I recommended that the mother immediately request that the Special Education Department of the school system evaluate her child to determine special education eligibility under the IDEA.  A parent has the right to request that the school system evaluate her child to determine special education eligibility.  A school system can refuse to evaluate her child but must give her parental rights so that she is aware of her right to challenge the refusal of the school system to evaluate her child. In this case, the school system agreed to evaluate her child.  The parent signed the necessary parental consent forms and was advised of her parent rights concerning the evaluation.
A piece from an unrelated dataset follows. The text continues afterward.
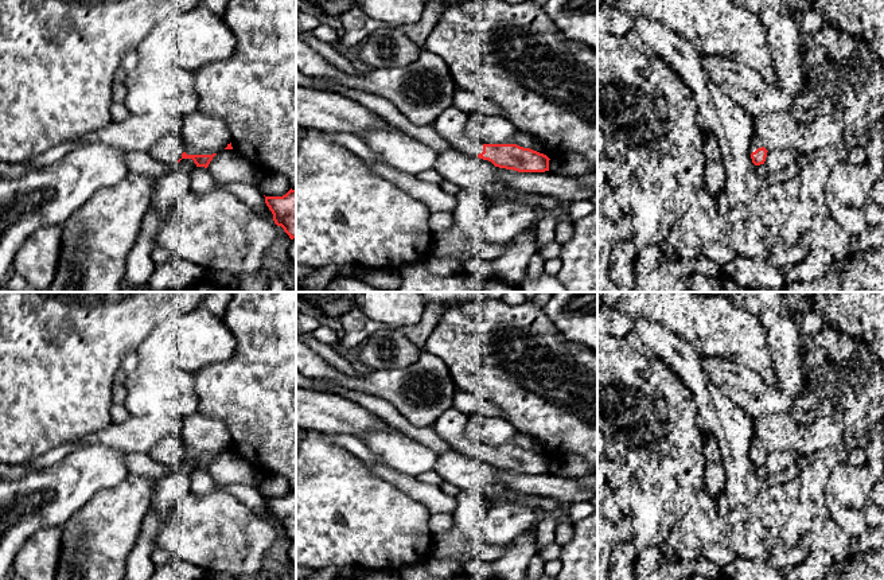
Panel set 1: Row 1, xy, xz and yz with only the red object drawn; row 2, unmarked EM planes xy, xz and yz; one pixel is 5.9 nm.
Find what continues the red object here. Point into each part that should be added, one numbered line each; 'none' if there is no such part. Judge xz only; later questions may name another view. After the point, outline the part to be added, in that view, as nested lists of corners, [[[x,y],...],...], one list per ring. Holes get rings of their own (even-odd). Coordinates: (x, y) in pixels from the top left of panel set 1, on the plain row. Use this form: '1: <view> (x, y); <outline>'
1: xz (451, 427); [[[457,409],[444,412],[432,428],[452,447],[452,454],[474,459],[483,454],[483,444],[466,435],[464,413]]]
Now the school system will begin the process of evaluating her child.  By the beginning of next school year, the school system will have to convene an eligibility meeitng to determine whether her child qualifies under the IDEA.  Therefore, for parents that believe that their child may qualify for special education and related services, this is a good time of year to request that your child be evaluated by the school system. Do not be persuaded by lame excuses by the school system that an evaluation is unwarranted or unnecessary. Insist that the evaluation be conducted.  You should also be aware that even if you have an independent educational evaluation indicating that your child has a disability this may not suffice to determine your child eligibility for special education under the IDEA.  Sometimes a school system may accept an independent educational evaluation to determine eligibilty.  Most of the time an IEE will not be accepted for this purpose. The school system has a legal right and obligation to evaluate your child in the event she has a suspected disability that may adversely affect her educational performance.  For this reason, you should agree to the school system’s request to evaluate your child and wait for the results to determine whether you will need to challenge it later.